Not drinking on antibiotics is one of those common-sense health rules that's a fact just because, like waiting 30 minutes after eating to swim, or peeing on a jellyfish sting to make it better.
It's also a great excuse to use if you don't feel like going out one night; most people will accept it as legit.
But is it actually true? After all, people certainly do it, and while there are some anecdotal stories about feeling the alcohol kick in harder, it's not like people are going to the hospital in droves after mixing the two.
The advice dates back to the (horny) 1950s
When antibiotics were invented, they were literally super-drugs. Suddenly, previously devastating illnesses, from common hospital infections to syphilis, could be cured in a matter of days or weeks. Needless to say, this drastically changed prescription drugs and how patients interacted with them.
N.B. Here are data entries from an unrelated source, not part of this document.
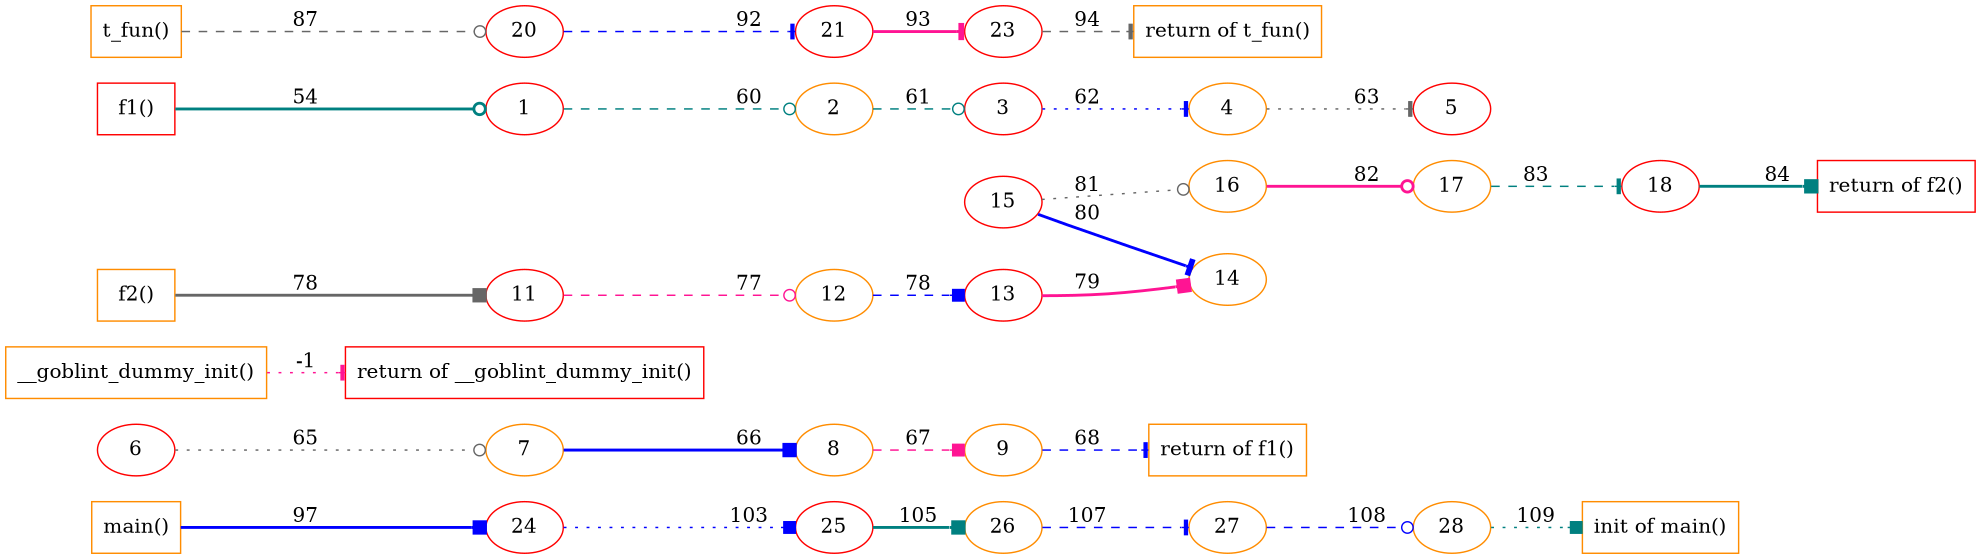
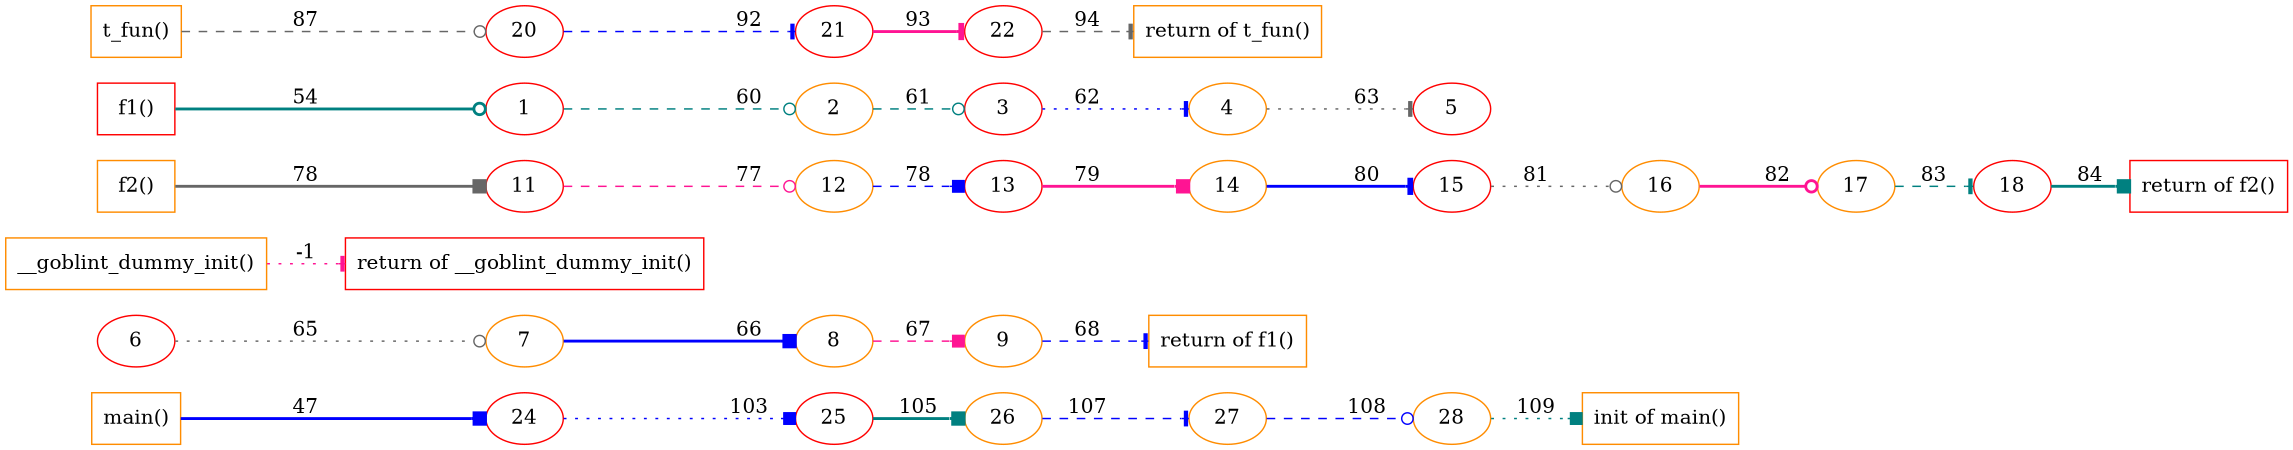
  digraph {
    rankdir=LR
    node [color=darkorange]
    edge [arrowhead=box color=blue style=dashed]
    27
    28
    n3 [label="init of main()" shape=box]
    25 [color=red]
    26
    7
    8
    9
    n9 [label="return of f1()" shape=box]
    n10 [label="__goblint_dummy_init()" shape=box]
    n11 [color=red label="return of __goblint_dummy_init()" shape=box]
    n12 [color=red label="return of f2()" shape=box]
    18 [color=red]
    13 [color=red]
    14
    15 [color=red]
    16
    5 [color=red]
    4
    6 [color=red]
    1 [color=red]
    2
    3 [color=red]
    n24 [label="main()" shape=box]
    24 [color=red]
    17
    n27 [label="f2()" shape=box]
    11 [color=red]
    12
    n30 [label="return of t_fun()" shape=box]
-   22 [color=red label=23]
+   22 [color=red]
    21 [color=red]
    20 [color=red]
    n34 [color=red label="f1()" shape=box]
    n35 [label="t_fun()" shape=box]
    27 -> 28 [arrowhead=odot label=108]
    28 -> n3 [color=teal label=109 style=dotted]
    25 -> 26 [color=teal label=105 style=bold]
    26 -> 27 [arrowhead=tee label=107]
    7 -> 8 [label=66 style=bold]
    8 -> 9 [color=deeppink label=67]
    9 -> n9 [arrowhead=tee label=68]
    n10 -> n11 [arrowhead=tee color=deeppink label=-1 style=dotted]
    18 -> n12 [color=teal label=84 style=bold]
    13 -> 14 [color=deeppink label=79 style=bold]
-   15 -> 14 [arrowhead=tee label=80 style=bold]
+   14 -> 15 [arrowhead=tee label=80 style=bold]
    15 -> 16 [arrowhead=odot color=gray40 label=81 style=dotted]
    16 -> 17 [arrowhead=odot color=deeppink label=82 style=bold]
    4 -> 5 [arrowhead=tee color=gray40 label=63 style=dotted]
    6 -> 7 [arrowhead=odot color=gray40 label=65 style=dotted]
    1 -> 2 [arrowhead=odot color=teal label=60]
    2 -> 3 [arrowhead=odot color=teal label=61]
    3 -> 4 [arrowhead=tee label=62 style=dotted]
-   n24 -> 24 [label=97 style=bold]
+   n24 -> 24 [label=47 style=bold]
    24 -> 25 [label=103 style=dotted]
    17 -> 18 [arrowhead=tee color=teal label=83]
    n27 -> 11 [color=gray40 label=78 style=bold]
    11 -> 12 [arrowhead=odot color=deeppink label=77]
    12 -> 13 [label=78]
    22 -> n30 [arrowhead=tee color=gray40 label=94]
    21 -> 22 [arrowhead=tee color=deeppink label=93 style=bold]
    20 -> 21 [arrowhead=tee label=92]
    n34 -> 1 [arrowhead=odot color=teal label=54 style=bold]
    n35 -> 20 [arrowhead=odot color=gray40 label=87]
  }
Speaking of syphilis, it and other STDs caused by bacteria could finally be rapidly cured by antibiotics! Hooray! Everyone go out and celebrate by having more sex!
Well, not so fast -- when the relatively new antibiotic penicillin was administered to treat people with raging STDs in the 1950s and 1960s, patients were told to refrain from drinking so they'd keep it in their pants and not spread the infection before it cleared up. There was no chemical interaction that would render the drugs ineffective, or the alcohol exceedingly effective.